Les matchs se suivent et se ressemblent pour l'Argentine, qui a eu toutes les peines du monde à passer l'obstacle suisse, les champions du monde en titre devant passer par la prolongation pour s'en sortir. Une prolongation que l'Albiceleste a jouée à 11 contre 10, puisque la Nati a perdu Embolo, expulsé à la 71e minute sur une action totalement confuse. En effet, après un contact presque inexistant entre Paredes et Embolo, l'arbitre mettait un avertissement à l'ancien joueur du PSG, avant d'être appelé par la VAR. Estimant que le joueur suisse avait simulé, l'arbitre annulait le carton à Paredes et le donnait au joueur suisse, qui était déjà averti, et voyait donc rouge. En larmes, l’attaquant du Stade rennais quittait ses coéquipiers, qui dominaient alors largement le match.

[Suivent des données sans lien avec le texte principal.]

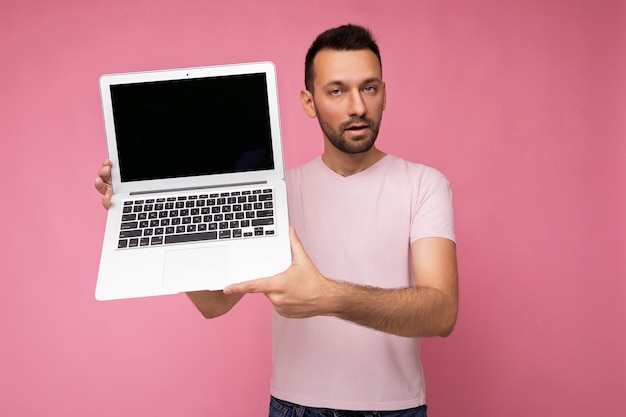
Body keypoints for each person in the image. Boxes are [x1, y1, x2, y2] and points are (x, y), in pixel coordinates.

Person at [95, 24, 458, 417]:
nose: (356, 107)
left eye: (368, 88)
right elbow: (213, 304)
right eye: (336, 90)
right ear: (308, 102)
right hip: (294, 407)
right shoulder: (279, 193)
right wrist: (166, 217)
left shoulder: (424, 184)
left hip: (395, 409)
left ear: (384, 94)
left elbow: (441, 313)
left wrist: (328, 296)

La VAR a beaucoup aidé l'Argentine
Après la rencontre, la colère était grande du côté suisse, où on estime qu'encore une fois la VAR a été utilisée dans un seul but, aider l'Argentine, tout comme cela avait été le cas contre l'Égypte Car pour les Suisses, l'arbitre n'avait aucune raison de donner un jaune à Paredes, et c'est ce carton qui a déclenché l'appel de la VAR et donc de finalement d'inverser le carton. « L'expulsion d'Embolo, c'est la première fois que je vois cela. C'est dur à accepter. Passer d'un jaune pour eux à un jaune pour nous, après toutes les simulations que l'on a vues... On a l'impression d'avoir eu un arbitrage à deux vitesses », fulminait Dan Ndoye.
Pour le sélectionneur suisse, cette séquence est tout simplement lamentable. « A 11 contre 11, on serait sortis vainqueurs. Ça fait très mal. Mais on peut être fier. On s'est battu à un de moins, malheureusement cela n'a pas suffi. Il n'y avait aucune raison de donner un carton jaune au joueur argentin au départ. Que l'erreur de l'arbitre amène au final une décision en notre défaveur, ça ne fait pas partie du football. Ça fait très mal. Ça me fait mal pour mes joueurs », avouait Murat Yakin.